Gareth Shilton, Ocean’s spokesperson, says: “Interest-only has become a time-bomb because so many people took out the products to cut the cost of their mortgage, with no view of how they would repay the capital element. Borrowers who have an interest-only mortgage with no repayment plan need to take action.”

It’s advisable to seek advice on whether they can overpay on their current interest-only deal, switch to a repayment mortgage, or use an ISA or pension to settle the capital payment.”

These type of mortgages enjoyed a rise in popularity when house prices were rising significantly during the 90s. Mortgagees agreed to interest-only loans prior to making sure that borrowers actually had the means to repay the capital following the end of the mortgage term. As 2012 came to a close the majority of lenders no longer offered interest-only mortgages after rules were tightened.

Read - Analysing your property market checklist

*Red Dot questioned a nationally representative sample of 2,005 adults aged 18 and over between 6 October 2015 and 13 October 2015, of whom 651 were Scottish residents.

Kate's thoughts:-
If you are concerned at all about being able to repay your interest only mortgage loan, then it is worth contacting your mortgage lender, or a local mortgage broker who can advise you on:-

  1. Whether it’s really a problem or not

  2. What other options you have to be able to re-pay the loan

Newspaper headlines on this kind of thing are often far more scary than they turn out to be, so check with your lender, a broker or an independent financial advisor so you understand the implications for your personal circumstances, rather than the scaremongering that can end up only be a real problem for a few people.

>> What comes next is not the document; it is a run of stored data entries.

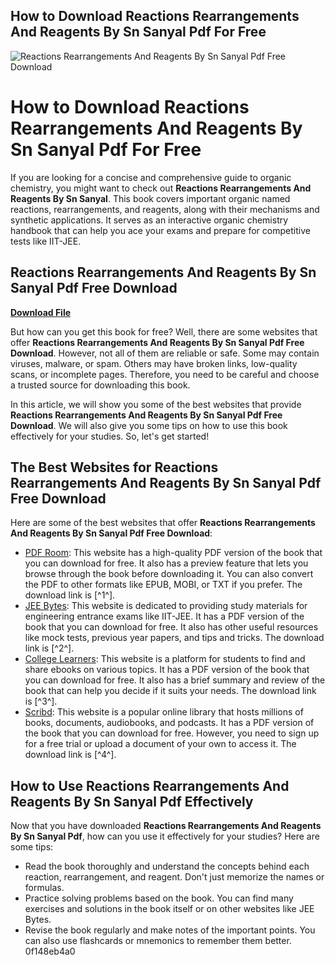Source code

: ## How to Download Reactions Rearrangements And Reagents By Sn Sanyal Pdf For Free

 
![Reactions Rearrangements And Reagents By Sn Sanyal Pdf Free Download](https://encrypted-tbn1.gstatic.com/images?q=tbn:ANd9GcRB7mw-DUwoC8I6uUNWsrEJ9-HWX5NL2GZQDttDC83qeLr2ro01PA634EY)

 
# How to Download Reactions Rearrangements And Reagents By Sn Sanyal Pdf For Free
 
If you are looking for a concise and comprehensive guide to organic chemistry, you might want to check out **Reactions Rearrangements And Reagents By Sn Sanyal**. This book covers important organic named reactions, rearrangements, and reagents, along with their mechanisms and synthetic applications. It serves as an interactive organic chemistry handbook that can help you ace your exams and prepare for competitive tests like IIT-JEE.
 
## Reactions Rearrangements And Reagents By Sn Sanyal Pdf Free Download


[**Download File**](https://www.google.com/url?q=https%3A%2F%2Ftlniurl.com%2F2tKjil&sa=D&sntz=1&usg=AOvVaw2rtLx-pQeifNlGObF6hNLy)

 
But how can you get this book for free? Well, there are some websites that offer **Reactions Rearrangements And Reagents By Sn Sanyal Pdf Free Download**. However, not all of them are reliable or safe. Some may contain viruses, malware, or spam. Others may have broken links, low-quality scans, or incomplete pages. Therefore, you need to be careful and choose a trusted source for downloading this book.
 
In this article, we will show you some of the best websites that provide **Reactions Rearrangements And Reagents By Sn Sanyal Pdf Free Download**. We will also give you some tips on how to use this book effectively for your studies. So, let's get started!
 
## The Best Websites for Reactions Rearrangements And Reagents By Sn Sanyal Pdf Free Download
 
Here are some of the best websites that offer **Reactions Rearrangements And Reagents By Sn Sanyal Pdf Free Download**:
 
- [PDF Room](https://pdfroom.com/books/reactionsrearrangements-and-reagents/Pe5xQMMGdnN): This website has a high-quality PDF version of the book that you can download for free. It also has a preview feature that lets you browse through the book before downloading it. You can also convert the PDF to other formats like EPUB, MOBI, or TXT if you prefer. The download link is [^1^].
- [JEE Bytes](https://www.jeebytes.xyz/ss-rr-pdf/): This website is dedicated to providing study materials for engineering entrance exams like IIT-JEE. It has a PDF version of the book that you can download for free. It also has other useful resources like mock tests, previous year papers, and tips and tricks. The download link is [^2^].
- [College Learners](https://collegelearners.com/ebooks/sn-sanyal-organic-chemistry-book/): This website is a platform for students to find and share ebooks on various topics. It has a PDF version of the book that you can download for free. It also has a brief summary and review of the book that can help you decide if it suits your needs. The download link is [^3^].
- [Scribd](https://www.scribd.com/document/443583417/reactions-rearrangements-and-reagents-by-s-sanyal-pdf): This website is a popular online library that hosts millions of books, documents, audiobooks, and podcasts. It has a PDF version of the book that you can download for free. However, you need to sign up for a free trial or upload a document of your own to access it. The download link is [^4^].

## How to Use Reactions Rearrangements And Reagents By Sn Sanyal Pdf Effectively
 
Now that you have downloaded **Reactions Rearrangements And Reagents By Sn Sanyal Pdf**, how can you use it effectively for your studies? Here are some tips:

- Read the book thoroughly and understand the concepts behind each reaction, rearrangement, and reagent. Don't just memorize the names or formulas.
- Practice solving problems based on the book. You can find many exercises and solutions in the book itself or on other websites like JEE Bytes.
- Revise the book regularly and make notes of the important points. You can also use flashcards or mnemonics to remember them better. 0f148eb4a0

Deterring buy-to-let investment will harm tenants more than landlords
A new report from the Intermediary Mortgage Lenders Association (IMLA) has warned that measures discouraging investment in the private rented sector in light of population rises and lack of housing supply will just increase rents and do more damage to tenants than landlords.

The risk is that the new measures and the potential for tighter BTL mortgage regulations will inhibit the amount of rental properties available when the population is growing, housing supply is low and demand is high.

The report illustrates that total lending throughout the mortgage market for 2015 was running below 2014 level between January and May. However, after May a significant recovery has taken place meaning 2015 is looking likely to reflect the patterns of 2014

Despite the BTL market recovering somewhat, the re-mortgage market hasn't been as quick to recover. However the IMLA analysis suggests conditions are suitable for a significant recovery. The analysis shows Q2 2015 re-mortgage volumes were up 11% vs Q1 recording the best performance since 2009. Yet, the further advances segment is the worst performing of recent years, still below half the quarterly average of 2008.

IMLA's report also offers an insight into the increasing popularity of lifetime mortgages. 2014 has 21% increase in lifetime lending volumes following the 18% rise in 2013. This may indicate that the pension freedoms introduced in April this year could help the process by encouraging a fresh view of the lifetime mortgage market.

Peter Williams, Executive Director for IMLA, commented:-
The mortgage market is having to navigate some difficult terrain, so it is encouraging to see signs that the lending recovery remains on track after a sharp slowdown this time last year.”

Read - Our Buy to Let Checklists

Kate's thoughts:-
There is a lot going on at the moment to curb the number of people getting into buy to let. The problem with this is that the institutional investors who build many properties to rent aren’t yet geared up for the huge 25% increase expected in the number of households wanting/needing to rent rather than buy, so any policies which restrict rental stock growth can end up with less choice for tenants and potentially driving rents upwards.

Unfortunately until the government has an ‘overall’ rather than an ‘individual’ strategy for each of the housing tenures, from social to private rent and home ownership, much of the strategy will just end up switching existing stock from one to the other, not solving the real housing crisis problem at all: a lack of stock.